In recent days the Archbishop of Canterbury Justin Welby has made two interventions that have stirred the waters of public interest. First, he criticised the British Government’s proposal to reduce overseas aid from 0,7% to 0,5% of GDP (PIL in italiano).
Second, Welby announced that he will be taking a three-month sabbatical for «reflection, prayer, and spiritual renewal» in May 2021. Strikingly, more attention and speculation has surrounded this second and more personal intervention than his vocal criticism of foreign aid cuts. This article questions why there is such debate around Welby’s sabbatical and considers the wider implications.
Here is the Tweet announcing the Archbishop’s decision, which has provoked such a mixed response. As the Tweet shows, his sabbatical is presented as a specific time for spiritual renewal that finds justification in Scripture and in the Church of England’s historical practice. Ordained members of the Church of England might apply for sabbatical every 7 to 10 years. Perhaps the final line is most revealing of intent: that «no minister is indispensable to the work of God».
Framing his decision in this theological lens attempts to signal that the work of God continues, even if leadership is lived out differently. It is not as though the Church of England will be without the Archbishop of Canterbury, it is just that the Archbishop of Canterbury will be leading in another way by committing to religious retreat as a form of public duty. This is a subtlety that is overlooked.
After all, Welby is not the first Archbishop of Canterbury to take a leave of absence from public ministry. His predecessor Rowan Williams also had a three-month period where he withdrew from public office in 2007 to continue research and produce a book. Noticeably, Williams was following a tradition within academia whereby professors would be freed from teaching and administrative responsibilities to facilitate their study and publication projects.
Yet, sabbaticals in 2007 are not the same as sabbaticals in 2021. Deciding to enter a sabbatical when the fall-out of Covid-19 is still unclear raises eyebrows. As one Daily Telegraph respondent remarks «I thought the Archbishop had already been on a sabbatical, judging by his absence during this pandemic». Tim Stanley, similarly, makes the case for a much-needed public presence rather than absence as the world grapples with the Coronavirus pandemic.

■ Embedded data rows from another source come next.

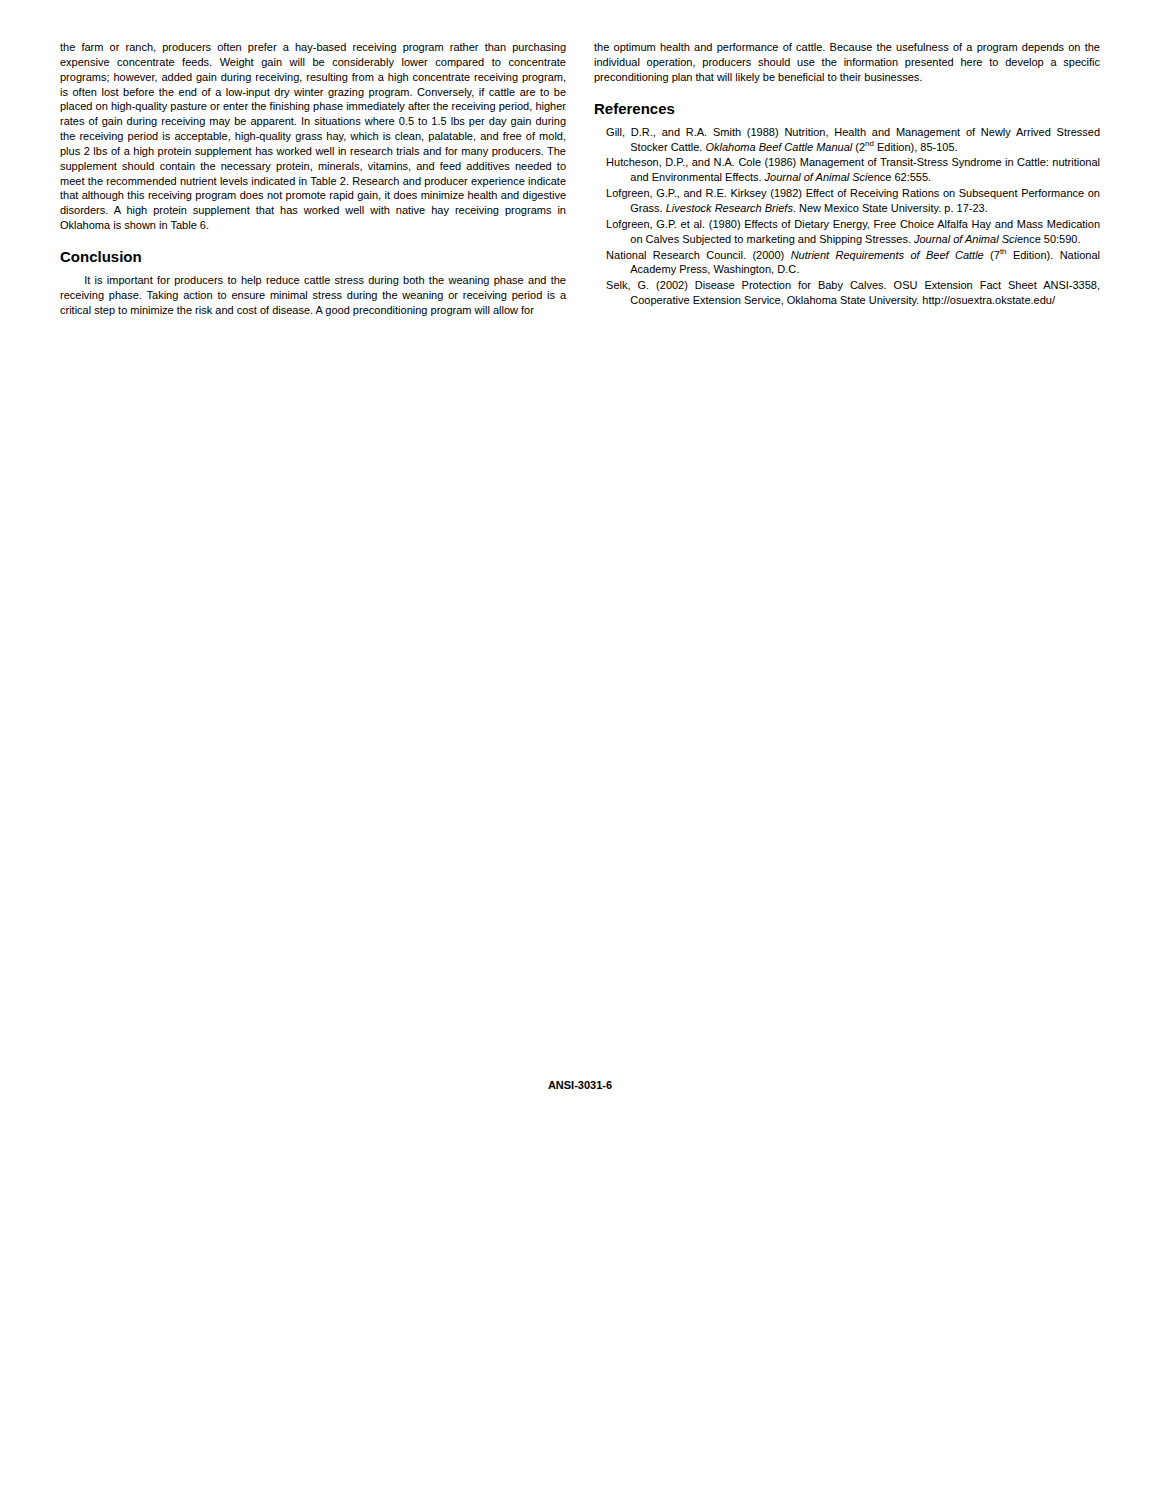the farm or ranch, producers often prefer a hay-based receiving program rather than purchasing expensive concentrate feeds. Weight gain will be considerably lower compared to concentrate programs; however, added gain during receiving, resulting from a high concentrate receiving program, is often lost before the end of a low-input dry winter grazing program. Conversely, if cattle are to be placed on high-quality pasture or enter the finishing phase immediately after the receiving period, higher rates of gain during receiving may be apparent. In situations where 0.5 to 1.5 lbs per day gain during the receiving period is acceptable, high-quality grass hay, which is clean, palatable, and free of mold, plus 2 lbs of a high protein supplement has worked well in research trials and for many producers. The supplement should contain the necessary protein, minerals, vitamins, and feed additives needed to meet the recommended nutrient levels indicated in Table 2. Research and producer experience indicate that although this receiving program does not promote rapid gain, it does minimize health and digestive disorders. A high protein supplement that has worked well with native hay receiving programs in Oklahoma is shown in Table 6.
Conclusion
It is important for producers to help reduce cattle stress during both the weaning phase and the receiving phase. Taking action to ensure minimal stress during the weaning or receiving period is a critical step to minimize the risk and cost of disease. A good preconditioning program will allow for
the optimum health and performance of cattle. Because the usefulness of a program depends on the individual operation, producers should use the information presented here to develop a specific preconditioning plan that will likely be beneficial to their businesses.
References
Gill, D.R., and R.A. Smith (1988) Nutrition, Health and Management of Newly Arrived Stressed Stocker Cattle. Oklahoma Beef Cattle Manual (2nd Edition), 85-105.
Hutcheson, D.P., and N.A. Cole (1986) Management of Transit-Stress Syndrome in Cattle: nutritional and Environmental Effects. Journal of Animal Science 62:555.
Lofgreen, G.P., and R.E. Kirksey (1982) Effect of Receiving Rations on Subsequent Performance on Grass. Livestock Research Briefs. New Mexico State University. p. 17-23.
Lofgreen, G.P. et al. (1980) Effects of Dietary Energy, Free Choice Alfalfa Hay and Mass Medication on Calves Subjected to marketing and Shipping Stresses. Journal of Animal Science 50:590.
National Research Council. (2000) Nutrient Requirements of Beef Cattle (7th Edition). National Academy Press, Washington, D.C.
Selk, G. (2002) Disease Protection for Baby Calves. OSU Extension Fact Sheet ANSI-3358, Cooperative Extension Service, Oklahoma State University. http://osuextra.okstate.edu/
ANSI-3031-6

«This should be the Church’s big moment because the central message of Christianity is that while death is bad – and we will accompany you through it – it’s not the end. Jesus lived. He died. He rose again…But there is no accompaniment in 2020 because the churches have been shut (earlier this year, the Anglicans banned even their own clerics from entering them), and though the Church of England hierarchy spreads the Good News, it tends to do so quietly and thinly.»
Such criticisms, though, overlook the continual call by the Church of England and Archbishop Welby in caring for the vulnerable and poorest in our societies. Welby has been very much present in the national conversation. While all institutions and public bodies are now trying to manage the continually changing Covid measures, Welby offers a powerful sign of the need to take time for serious reflection: to respond to the pandemic in an existential as well as practical manner.
2020, to a certain extent, has been experienced as a collective form of sabbatical with our lives turned upside down. We have globally been compelled to reflect on the way we live. We need only think of the way we have grown accustomed to a home office rather than working in shared offices.
Thomas Gernon in Science magazine shares how a break from duties, with a change in environment, helped him to reboot his thinking, explaining that «if you hit a dead end» a sabbatical can help you to «shift gears and move in a new direction». If, culturally, we have «hit a dead end», perhaps Welby’s example offers wider society an opportunity to press the reset button.
Speaking in September 2020 Pope Francis stated that the pandemic has in «some ways, given us a chance to develop new ways of living». Welby, too, is investing time in listening and discernment. In what ways can we respond in a sabbath-like way?